──────── Data for this task
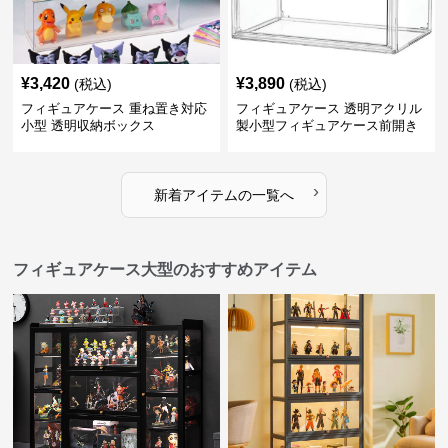
¥
3,420
¥
3,890
(税込)
(税込)
フィギュアケース 重ね置き対応
フィギュアケース 透明アクリル
小型 透明収納ボックス
製小型フィギュアケース前開き
タイプ
›
新着アイテムの一覧へ
フィギュアケース大型のおすすめアイテム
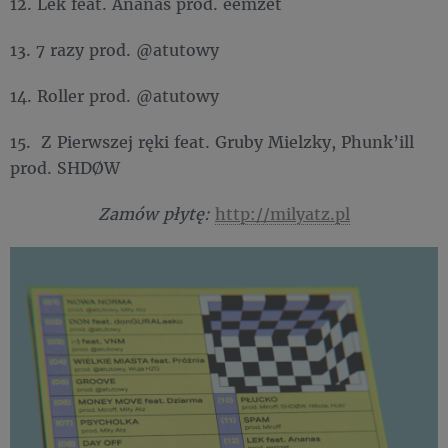
12. Lek feat. Ananas prod. eemzet
13. 7 razy prod. @atutowy
14. Roller prod. @atutowy
15. Z Pierwszej ręki feat. Gruby Mielzky, Phunk’ill
prod. SHDØW
Zamów płytę:
http://milyatz.pl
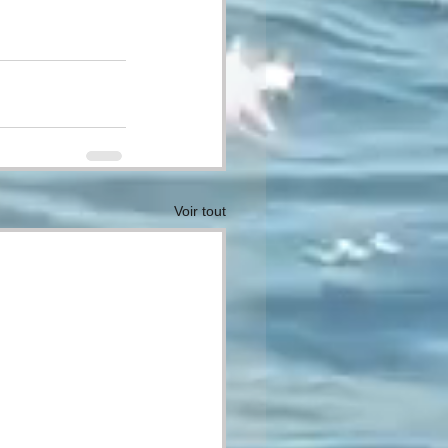
Voir tout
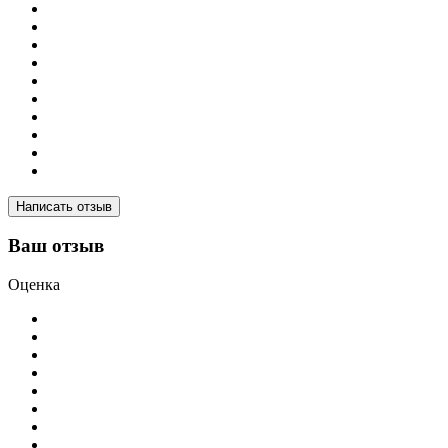
Написать отзыв
Ваш отзыв
Оценка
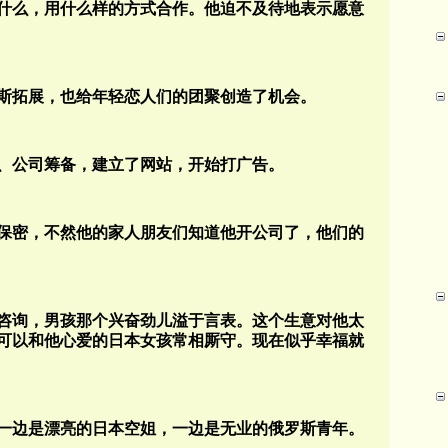
什么，用什么样的方式合作。他迫不及待地表示愿意
斯拓展，也给年轻恋人们的团聚创造了机会。
、公司筹备，建立了网站，开始打广告。
保密，不然他的家人朋友们知道他开公司了，他们的
咨询，男孩那个兴奋劲儿溢于言表。这个生意对他太
可以和他心爱的日本女孩常相厮守。现在似乎幸福就
一边是漂亮的日本空姐，一边是无业的俄罗斯青年。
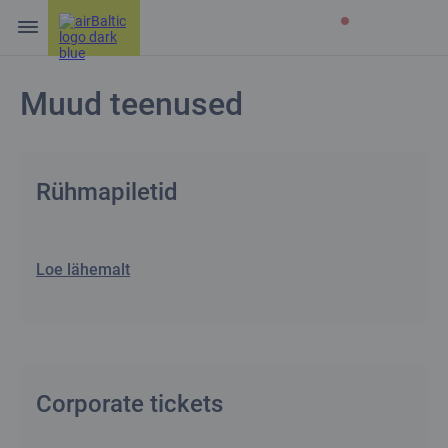
Muud teenused
Rühmapiletid
Loe lähemalt
Corporate tickets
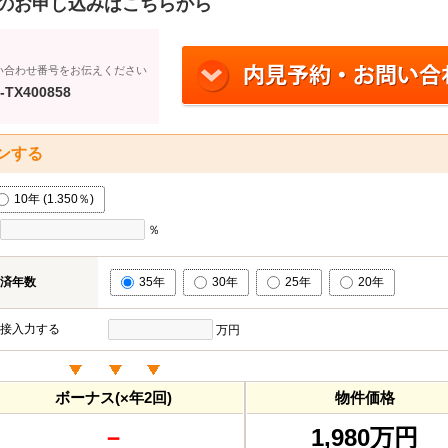
のお申し込みはこちらから
い合わせ番号をお伝えください
-TX400858
ンする
10年 (1.350％)
％
済年数
35年
30年
25年
20年
接入力する
万円
ボーナス(×年2回)
物件価格
－
1,980万円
────────────────
> _Description of the task_
How many lines of the material above contain the string "prod"? Letter case counts. Give only the number.

> _Output of the exercise_
4